** Data for processing **
[Start of Attachment]
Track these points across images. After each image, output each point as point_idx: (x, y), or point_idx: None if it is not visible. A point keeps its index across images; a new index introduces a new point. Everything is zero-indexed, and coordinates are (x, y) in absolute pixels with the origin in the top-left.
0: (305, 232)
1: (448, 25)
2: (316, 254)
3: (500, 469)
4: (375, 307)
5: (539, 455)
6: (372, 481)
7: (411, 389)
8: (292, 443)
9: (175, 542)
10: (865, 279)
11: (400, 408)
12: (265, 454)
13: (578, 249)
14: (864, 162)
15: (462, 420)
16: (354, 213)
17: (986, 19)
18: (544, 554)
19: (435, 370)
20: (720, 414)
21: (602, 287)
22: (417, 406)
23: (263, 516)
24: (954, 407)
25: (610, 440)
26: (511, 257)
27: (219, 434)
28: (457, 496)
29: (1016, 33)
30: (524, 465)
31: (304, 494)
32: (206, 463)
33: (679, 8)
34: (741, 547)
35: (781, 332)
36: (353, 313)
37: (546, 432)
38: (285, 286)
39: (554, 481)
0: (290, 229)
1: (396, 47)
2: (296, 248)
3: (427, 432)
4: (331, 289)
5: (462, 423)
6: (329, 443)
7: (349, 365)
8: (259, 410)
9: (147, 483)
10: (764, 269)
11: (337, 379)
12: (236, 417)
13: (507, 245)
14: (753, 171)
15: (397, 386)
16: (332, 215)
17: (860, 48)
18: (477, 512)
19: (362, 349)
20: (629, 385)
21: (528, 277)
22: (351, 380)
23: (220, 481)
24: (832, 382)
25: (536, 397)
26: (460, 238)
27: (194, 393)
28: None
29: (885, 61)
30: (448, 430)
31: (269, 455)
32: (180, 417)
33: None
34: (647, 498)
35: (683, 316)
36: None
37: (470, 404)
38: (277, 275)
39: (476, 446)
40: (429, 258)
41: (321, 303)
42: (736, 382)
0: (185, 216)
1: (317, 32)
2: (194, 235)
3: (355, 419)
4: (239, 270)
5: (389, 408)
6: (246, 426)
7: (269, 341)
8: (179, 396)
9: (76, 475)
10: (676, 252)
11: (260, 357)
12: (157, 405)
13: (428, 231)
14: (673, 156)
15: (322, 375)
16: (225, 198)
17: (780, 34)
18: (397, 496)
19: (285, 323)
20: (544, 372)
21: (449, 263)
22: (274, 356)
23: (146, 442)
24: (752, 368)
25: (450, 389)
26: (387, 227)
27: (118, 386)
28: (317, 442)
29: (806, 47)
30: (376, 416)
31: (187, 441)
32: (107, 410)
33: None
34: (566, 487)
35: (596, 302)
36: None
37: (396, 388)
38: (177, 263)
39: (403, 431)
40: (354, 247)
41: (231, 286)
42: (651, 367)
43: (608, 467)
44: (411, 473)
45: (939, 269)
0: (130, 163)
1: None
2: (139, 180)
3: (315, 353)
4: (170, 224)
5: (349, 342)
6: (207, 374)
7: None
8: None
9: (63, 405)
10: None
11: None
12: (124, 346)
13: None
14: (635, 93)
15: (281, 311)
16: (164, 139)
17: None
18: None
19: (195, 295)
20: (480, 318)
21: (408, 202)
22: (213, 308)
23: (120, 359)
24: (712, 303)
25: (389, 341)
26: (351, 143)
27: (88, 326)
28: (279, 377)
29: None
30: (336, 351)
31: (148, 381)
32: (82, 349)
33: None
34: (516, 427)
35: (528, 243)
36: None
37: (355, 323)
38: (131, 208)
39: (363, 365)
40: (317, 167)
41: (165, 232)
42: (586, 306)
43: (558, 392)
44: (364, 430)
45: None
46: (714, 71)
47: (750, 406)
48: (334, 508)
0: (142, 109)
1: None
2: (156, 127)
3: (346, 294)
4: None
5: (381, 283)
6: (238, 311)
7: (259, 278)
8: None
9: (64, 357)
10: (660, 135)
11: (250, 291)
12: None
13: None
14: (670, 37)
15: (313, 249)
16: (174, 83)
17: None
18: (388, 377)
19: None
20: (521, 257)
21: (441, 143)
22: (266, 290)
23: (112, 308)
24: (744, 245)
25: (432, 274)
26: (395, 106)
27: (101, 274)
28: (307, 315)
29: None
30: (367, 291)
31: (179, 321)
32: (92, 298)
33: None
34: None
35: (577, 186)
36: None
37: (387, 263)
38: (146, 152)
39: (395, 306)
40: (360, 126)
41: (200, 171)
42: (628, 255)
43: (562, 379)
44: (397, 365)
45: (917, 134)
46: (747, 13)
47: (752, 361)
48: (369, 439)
[End of Attachment]
** Task details **
An exact copy of the lines above, from the one containing "9: (175, 542)" down to the one containing "41: (321, 303)" and including both, is the whole answer; retype it and nothing else.

** Expected answer **
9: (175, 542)
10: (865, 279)
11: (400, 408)
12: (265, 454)
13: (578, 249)
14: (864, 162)
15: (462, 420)
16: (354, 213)
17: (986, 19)
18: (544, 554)
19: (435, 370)
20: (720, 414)
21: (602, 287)
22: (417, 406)
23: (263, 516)
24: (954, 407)
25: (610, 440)
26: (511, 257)
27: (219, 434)
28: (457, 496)
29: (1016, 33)
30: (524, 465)
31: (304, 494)
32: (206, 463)
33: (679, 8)
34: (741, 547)
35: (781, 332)
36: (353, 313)
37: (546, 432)
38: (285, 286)
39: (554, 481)
0: (290, 229)
1: (396, 47)
2: (296, 248)
3: (427, 432)
4: (331, 289)
5: (462, 423)
6: (329, 443)
7: (349, 365)
8: (259, 410)
9: (147, 483)
10: (764, 269)
11: (337, 379)
12: (236, 417)
13: (507, 245)
14: (753, 171)
15: (397, 386)
16: (332, 215)
17: (860, 48)
18: (477, 512)
19: (362, 349)
20: (629, 385)
21: (528, 277)
22: (351, 380)
23: (220, 481)
24: (832, 382)
25: (536, 397)
26: (460, 238)
27: (194, 393)
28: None
29: (885, 61)
30: (448, 430)
31: (269, 455)
32: (180, 417)
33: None
34: (647, 498)
35: (683, 316)
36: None
37: (470, 404)
38: (277, 275)
39: (476, 446)
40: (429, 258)
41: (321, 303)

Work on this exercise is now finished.